First published in The Times on 26 May 2021
According to research just released by neuroscientists at University College London, avoiding high expectations is the key to happiness. They used a gaming app and MRI scans of people’s brains to come to this conclusion. More than 18,000 people played a game on the app that involved making risky decisions. The researchers found that the participants’ happiness depended not on how they were doing against other participants but on whether they were doing better than they had expected.
This makes perfect sense because one of the happiest periods of my life took me entirely by surprise. I’d had no expectations whatsoever.
Looking back, I wonder where my adventurous spirit was when I was 18. While others planned gap years roaming Thailand and Australia, I don’t think travel crossed my mind. Having deferred university — my first choice, Edinburgh, couldn’t offer me a place until the next year — I chose to stay put at my parents’ house in Newcastle and get a job. I wanted the straightforward transaction of working for money, instead of towards exams. Other than that, I expected nothing. My sister had spent her gap year as a bored shop assistant at Next, messing up piles of shirts to refold them. The real thing to look forward to was university, which my family assured me would be the time of my life.
I found a job at a grubby pub. It had recently been given a refurb, all pine and polyester, but retained a reputation as a student dive where you could hear DJs several nights a week. I was part of an influx of young female staff, and the manager and owner were men in their twenties. To say they liked us all to socialise together would be an understatement. Once or twice over the first week someone raised an eyebrow and asked me if I’d met Jenni yet. I gathered that she was a barmaid who was away on holiday but thought nothing of it. Then one day, at a barbecue at the owner’s flat, the door flew open and a fierce, tanned blonde walked in, sweeping the new girls with a death stare.

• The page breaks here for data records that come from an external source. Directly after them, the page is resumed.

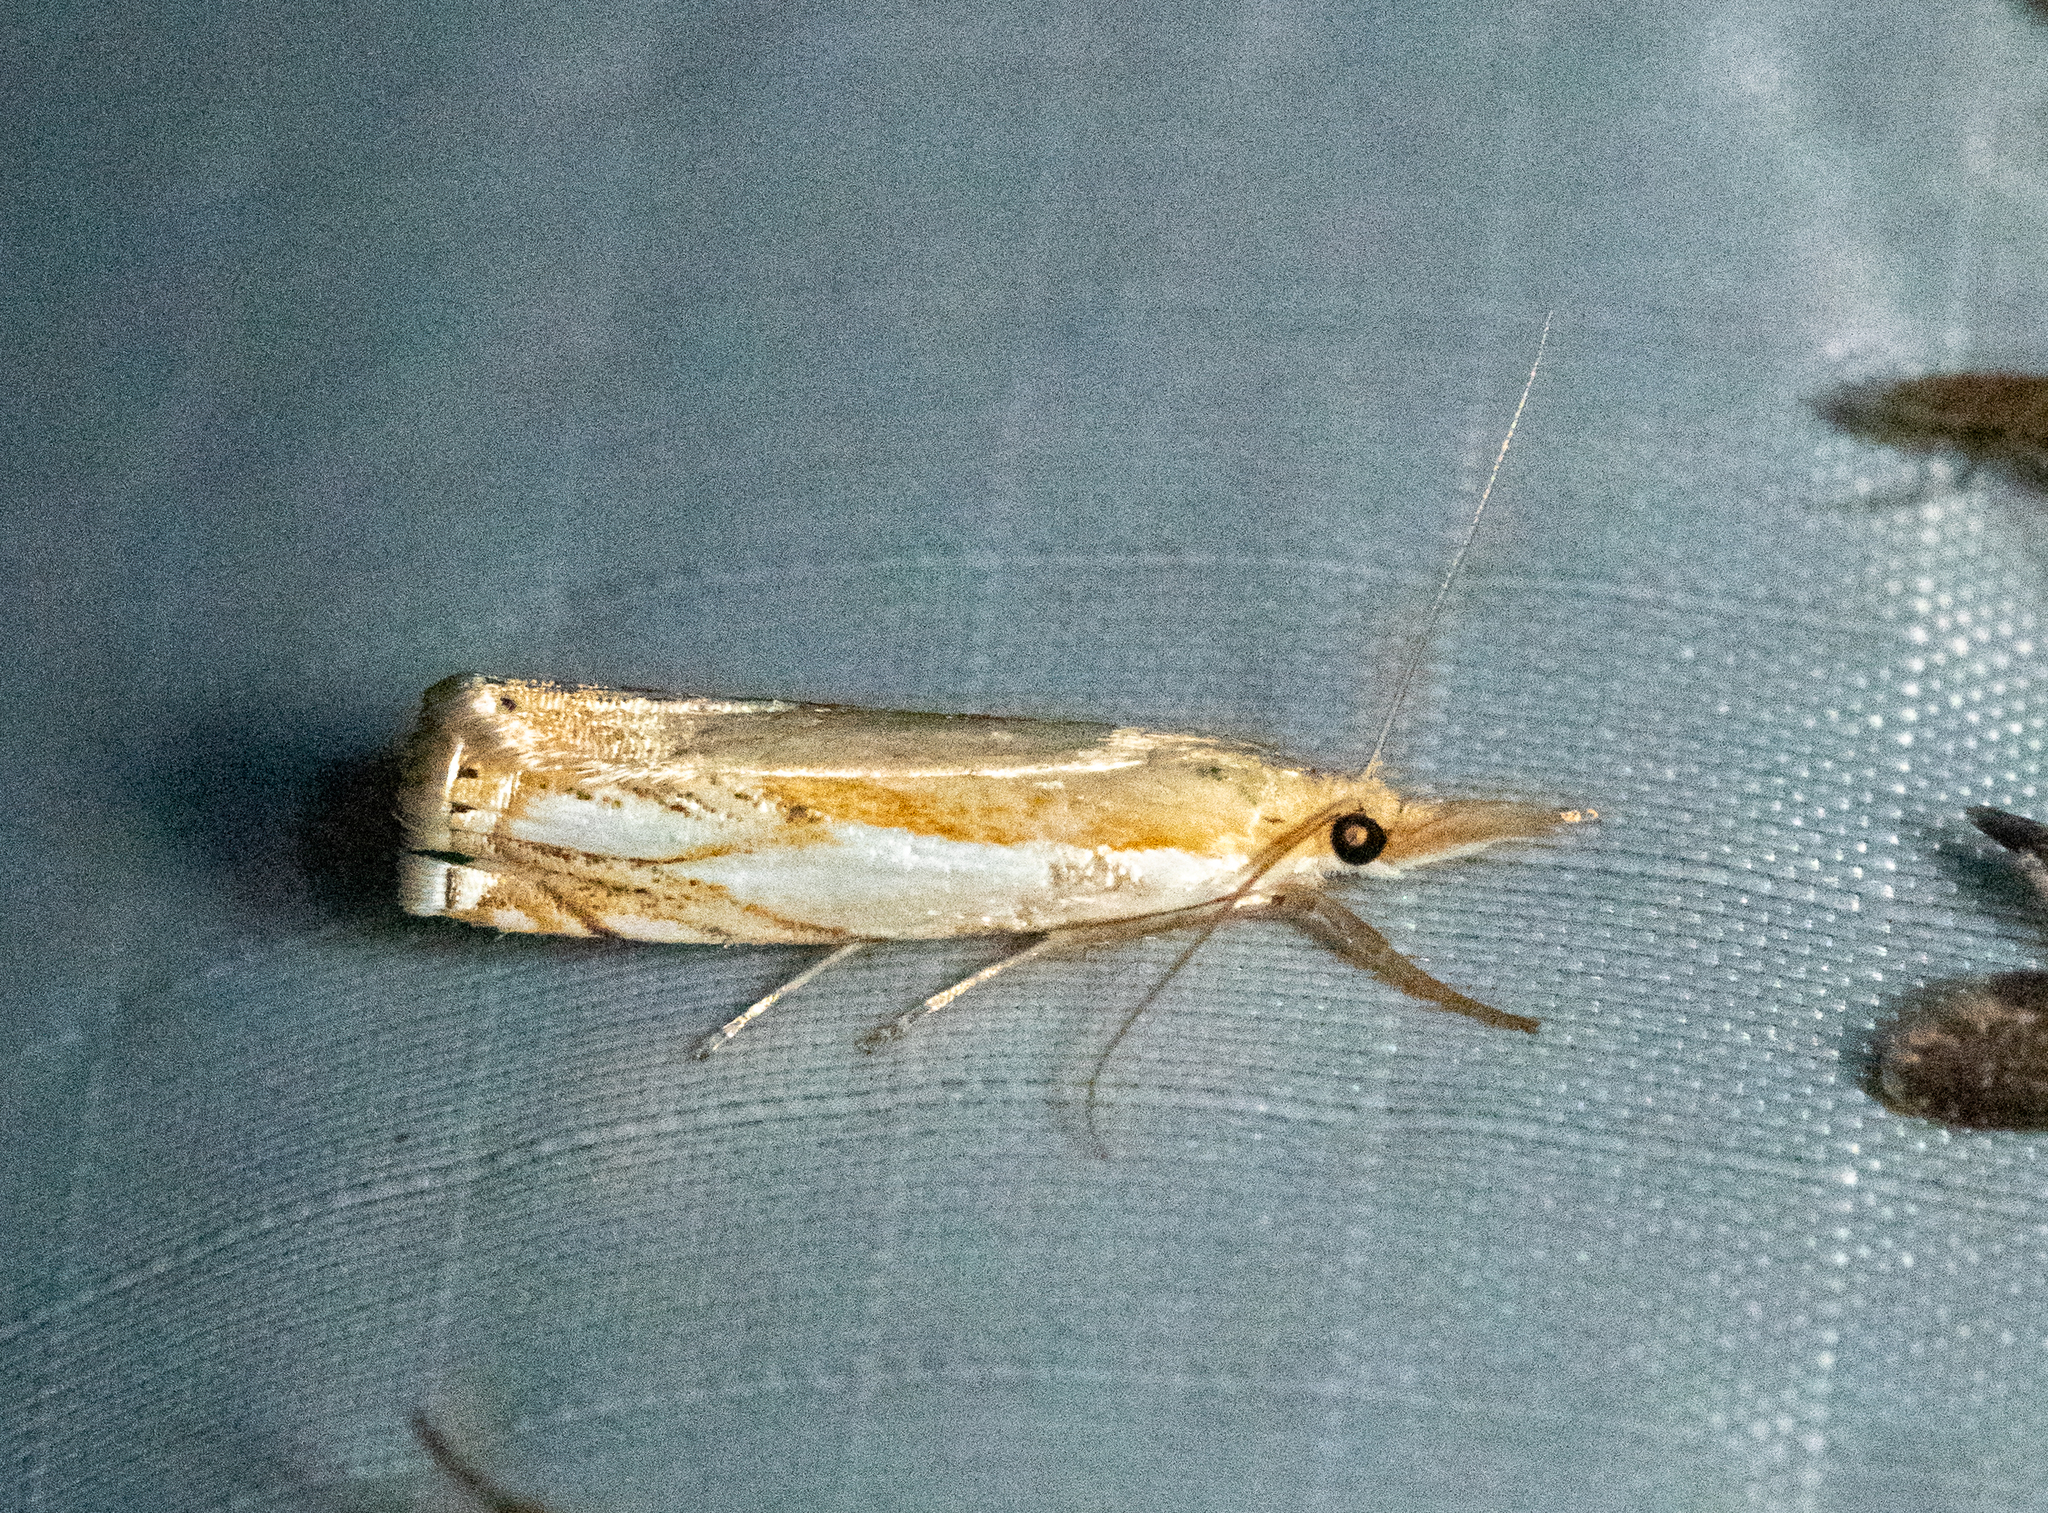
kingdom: Animalia
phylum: Arthropoda
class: Insecta
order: Lepidoptera
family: Crambidae
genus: Crambus
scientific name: Crambus agitatellus
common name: Double-banded grass-veneer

Jenni had been the alpha female of the pub but within a couple of shifts we became inseparable — together we felt we ruled the bar and possibly the city. That year was the most fun of my then short life. It might still be the most fun of my now much longer life. I didn’t see the Temple of the Emerald Buddha or the Great Barrier Reef but I learnt the power of a treble vodka and Coke (£2.80), and something about my own power too.
We befriended bouncers, barmen and DJs, and got on the guest list of every club night in town. We attended squat parties and student art installations. We worked with a series of awful, sleazy chefs, and we took my first girls’ holiday to Ayia Napa, where I sprained my ankle and was carried onto a party boat by a Cypriot sailor.
It probably sounds nightmarish to you. To me, back then, it was liberation at last: carefree fun with none of the anxiety of A-levels, and a new gang of friends who made me laugh until I was wheezing. Geordies treat being funny and sharp-witted as a competitive sport.
Some of those friendships are still going strong 20 years later, especially one: I live half an hour from Jenni in London and am godmother to her daughter. When I look back on photos from that time, I see two kids, our excitement fuelled by hair straighteners, cleavage and cheap white wine. My parents must have wanted to throw a nun’s habit over me and send me to work in a bookshop. I’m grateful they didn’t.
The irony is that university, when I finally got there, was a terrible letdown. Where Newcastle had been gritty and exciting, Edinburgh was full of posh English teenagers asking me which school I’d gone to. The Scottish freshers were 17 and trying alcopops for the first time. I felt worldly and experienced at 19, and was in love with a boyfriend back home. I didn’t start to have fun until the second year. But then my expectations were probably too high.